In the hierarchy of bad ideas, mounting a rocket launcher to a motorcycle then firing it on public roads definitely falls under the "genius" category. Now he just needs to figure out how to aim them.
This reminds me of a summer weekend in junior high, very close to the 4th of July.
My friend, who’s Mom was constantly having garage sales... One of the garage sale items was a funky 70’s motorcycle helmet.
I told my friend he should duct tape a Roman candle to either side of said helmet and ride his bike down the hill by his house. He agreed. We made it happen.

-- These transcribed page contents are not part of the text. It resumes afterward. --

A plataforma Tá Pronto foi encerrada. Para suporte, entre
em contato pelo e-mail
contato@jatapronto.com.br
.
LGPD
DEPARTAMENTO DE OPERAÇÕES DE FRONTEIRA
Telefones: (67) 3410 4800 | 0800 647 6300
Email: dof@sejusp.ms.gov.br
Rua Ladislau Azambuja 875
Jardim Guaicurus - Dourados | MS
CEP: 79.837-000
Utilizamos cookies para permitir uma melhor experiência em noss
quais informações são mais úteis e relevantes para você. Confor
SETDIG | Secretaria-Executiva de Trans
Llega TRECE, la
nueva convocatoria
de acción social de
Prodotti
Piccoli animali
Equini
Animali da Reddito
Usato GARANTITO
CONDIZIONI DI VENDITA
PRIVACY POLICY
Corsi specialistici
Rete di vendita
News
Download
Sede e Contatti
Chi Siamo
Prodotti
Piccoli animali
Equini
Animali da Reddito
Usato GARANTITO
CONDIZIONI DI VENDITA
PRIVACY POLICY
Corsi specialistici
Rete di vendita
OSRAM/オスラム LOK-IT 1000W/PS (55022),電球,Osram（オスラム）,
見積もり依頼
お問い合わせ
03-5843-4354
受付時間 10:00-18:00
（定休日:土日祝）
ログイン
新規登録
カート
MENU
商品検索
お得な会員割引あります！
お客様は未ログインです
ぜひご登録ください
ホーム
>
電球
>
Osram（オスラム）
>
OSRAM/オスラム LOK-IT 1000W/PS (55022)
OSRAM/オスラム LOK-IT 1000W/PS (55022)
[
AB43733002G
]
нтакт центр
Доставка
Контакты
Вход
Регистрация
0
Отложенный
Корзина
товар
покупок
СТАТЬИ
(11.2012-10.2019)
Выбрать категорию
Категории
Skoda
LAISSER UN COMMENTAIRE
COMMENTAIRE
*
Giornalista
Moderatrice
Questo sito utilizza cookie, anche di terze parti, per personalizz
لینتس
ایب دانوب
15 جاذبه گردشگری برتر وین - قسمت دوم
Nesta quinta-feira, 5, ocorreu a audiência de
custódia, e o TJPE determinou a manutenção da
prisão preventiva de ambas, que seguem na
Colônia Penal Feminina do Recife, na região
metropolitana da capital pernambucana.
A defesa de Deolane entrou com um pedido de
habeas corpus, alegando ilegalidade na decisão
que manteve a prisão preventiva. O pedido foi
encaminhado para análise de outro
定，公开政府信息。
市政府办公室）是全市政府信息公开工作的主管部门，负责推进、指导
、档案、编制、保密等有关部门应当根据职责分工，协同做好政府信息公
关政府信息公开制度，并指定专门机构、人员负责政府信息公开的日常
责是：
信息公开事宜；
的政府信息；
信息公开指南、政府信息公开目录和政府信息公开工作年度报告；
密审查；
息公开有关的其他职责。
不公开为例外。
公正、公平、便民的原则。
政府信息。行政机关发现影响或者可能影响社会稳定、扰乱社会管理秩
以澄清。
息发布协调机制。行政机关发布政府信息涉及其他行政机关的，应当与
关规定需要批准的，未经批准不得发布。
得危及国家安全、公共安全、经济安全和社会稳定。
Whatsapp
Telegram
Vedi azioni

I lit them for him and he began the decent. The first two fireballs shot out in front of him and it was awesome. As he picked up speed however, the shots were ending up a few inches from the face shield where they would blow up and fog the shield. Two more shots and he was blind, crashed on the side of the road, shoelaces tangled in his pedals. He looked back at me for help, and two more shots fired in my direction. I dove for cover. He attempted to take the helmet off, only to fire two more shots into his crotch and one more down his right shoe.
He decided to just lie there looking at the sky until all 20 shots were done and hope no cars came down the hill. He finally got his helmet off just as the hottest girl in school walked by with her dog…
"You guys are weird!"
It set the pace for most of my encounters with hot women for the rest of my life.